Studies prove that better nutrition, improved water quality, colorful fruits, and dark green vegetables help to promote hair health, growth and reduce hair loss. Your hair grows ¼” to ½” every month, and the foundation of all new hair is the nutrients you eat.
It’s quality, whole foods that contribute the highest levels of essential vitamins & mineral needed for healthy hair. Below are a few of your hairs most critical building blocks.
This antioxidant is one of the most important factors and plays the largest role when it comes to healthy hair. It is responsible conditioning and moisturizing the scalp, improves hair texture and shine, fights free radicals and strengthens and thickens your hair. Great sources include spinach, broccoli, cheese, cabbage, peaches, apricots and meat.
Several B vitamins are very important for healthy hair. Vitamin B6 and B3, also know as Niacin, stimulates hair growth by increasing blood circulation and cell building. B12 has a direct impact on the growth rate and strength of hair. B5 also know as Panthenol has the unique ability to penetrate the cuticle helping increase hair’s thickness. B6 is available in liver, whole grains, eggs and vegetables, while good sources of B12 are chicken, eggs, milk, fish, bananas and sunflower seeds. B5 is found in liver, fish, avocados, mushrooms, sunflower seeds, bran.
Vitamin C plays an important role in the making of red blood cells which is instrumental in the production of hair. Vitamin C is found in strawberries, pineapple, kiwi and citrus fruits as well as tomatoes.
Vitamin D & Calcium
Calcium and vitamin D directly affect hair follicle cycling rates. The best source is sun light but can be partially supplemented with salmon, mushrooms, beef liver and grains.
Due to it’s abilities to soften the skin, vitamin E is very beneficial for scalp health and oil production as well as blood circulation. Foods rich in vitamin E are nuts, beans, soybeans, spinach, kale and collard greens and tomatoes.
Those who excessively sweat or exerciser regularly often have a deficiency in zinc which is a common cause of hair shedding and poor hair follicle function. To avoid this, eat whole grains, nuts, seeds, beans, meats, seafood, poultry and chocolate.
Protein deficiencies can lead to hair loss and/or dry and brittle hair. Animal sources include fish, chicken, pork and turkey. Vegetarian options also contain many vitamins such as vitamin C and vitamin A, as well as antioxidants. Sources are whole grains, beans, and nuts.
Folic Acid helps to prevent grays, increases hair’s thickness and shine, as well as increases moisture retention. Folic acid is found in whole grain breads and cereals.

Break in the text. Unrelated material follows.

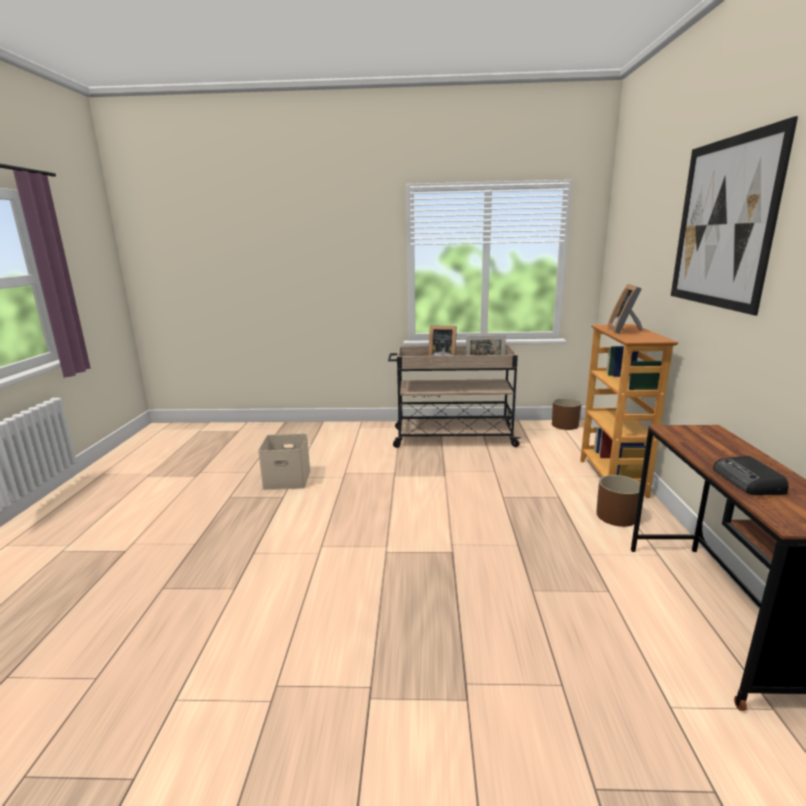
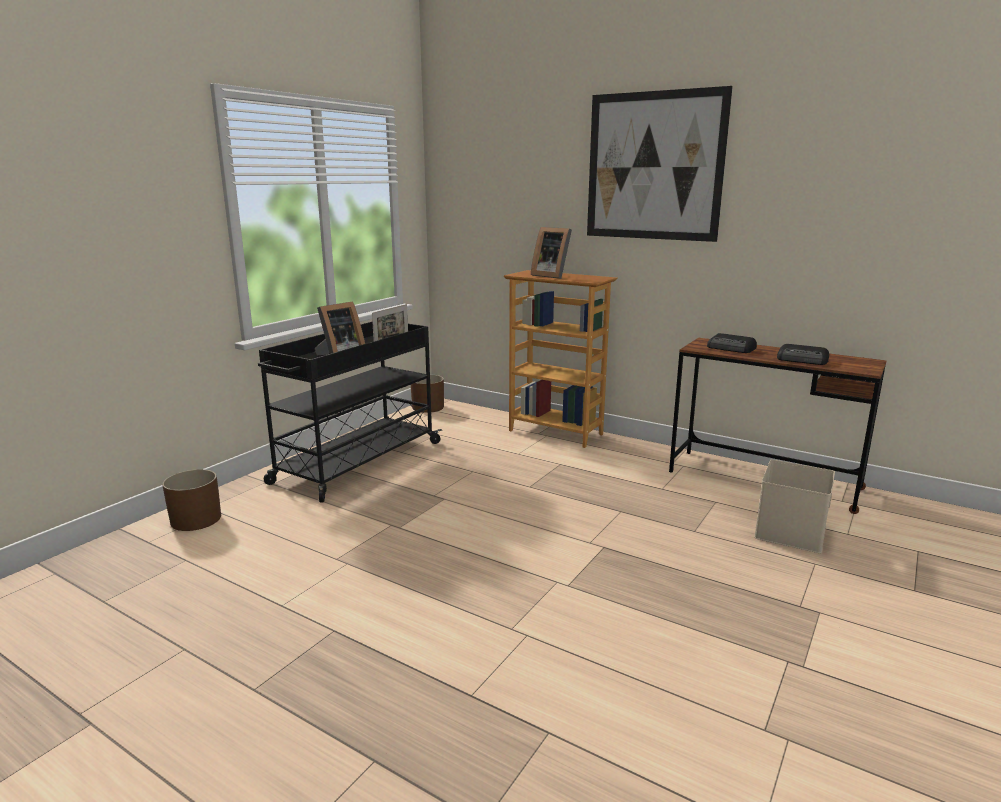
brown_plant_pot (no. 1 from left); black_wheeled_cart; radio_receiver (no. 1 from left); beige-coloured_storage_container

Iron transports oxygen to hair and promotes healthy growth and is found egg yolks, lentils, spinach and chicken.
Those lacking in biotin experience brittle hair, abundant split ends and breakage. Biotin helps hair growth, shaft thickness and reduces hair loss. It is found in eggs, dairy and liver. Deficiencies are common in vegetarians.
A magnesium deficiency can result in hair thinning and loss. Magnesium rich foods include pumpkin seeds, soy beans, sesame seeds and sunflower seeds.